▶ WORK TO BE COMPLETED:
Answer with a number only: how many lines of the entries below contain the word "font"?

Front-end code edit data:
::::
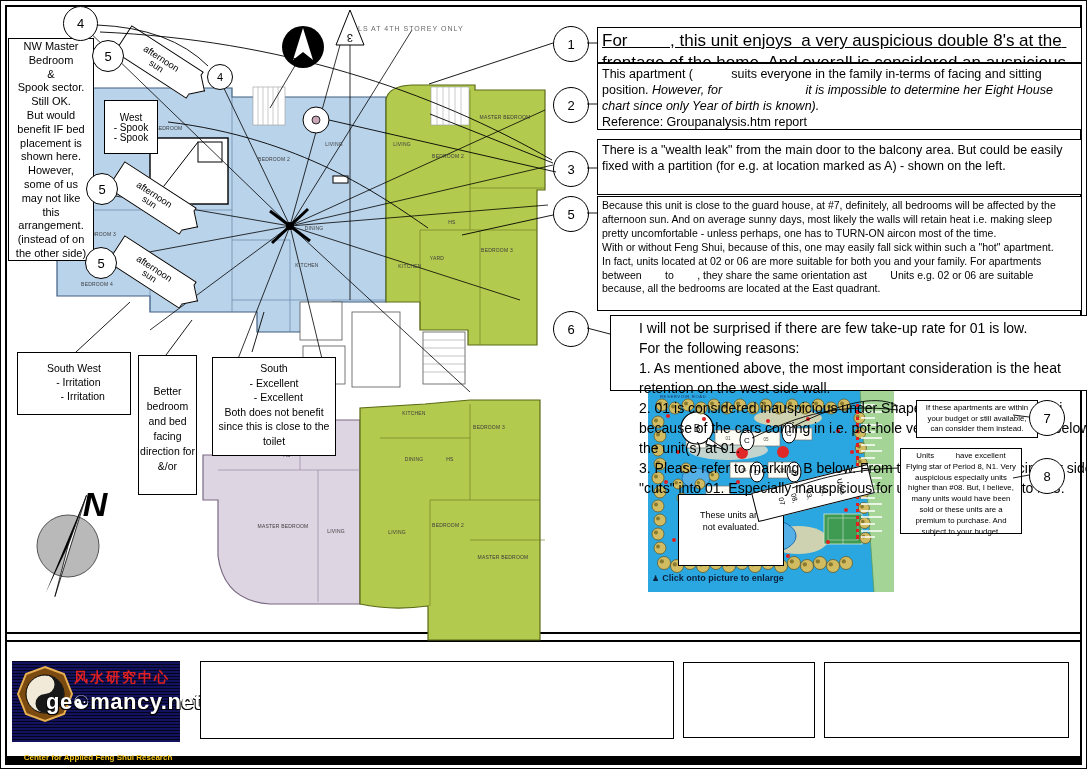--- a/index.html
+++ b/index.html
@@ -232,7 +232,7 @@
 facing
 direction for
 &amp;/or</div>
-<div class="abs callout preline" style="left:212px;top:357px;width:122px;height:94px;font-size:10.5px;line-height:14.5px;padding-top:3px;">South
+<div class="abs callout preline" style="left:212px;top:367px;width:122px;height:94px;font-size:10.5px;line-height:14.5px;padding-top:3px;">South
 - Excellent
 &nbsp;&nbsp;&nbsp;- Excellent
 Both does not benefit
::::
▶ TASK RESULT:
2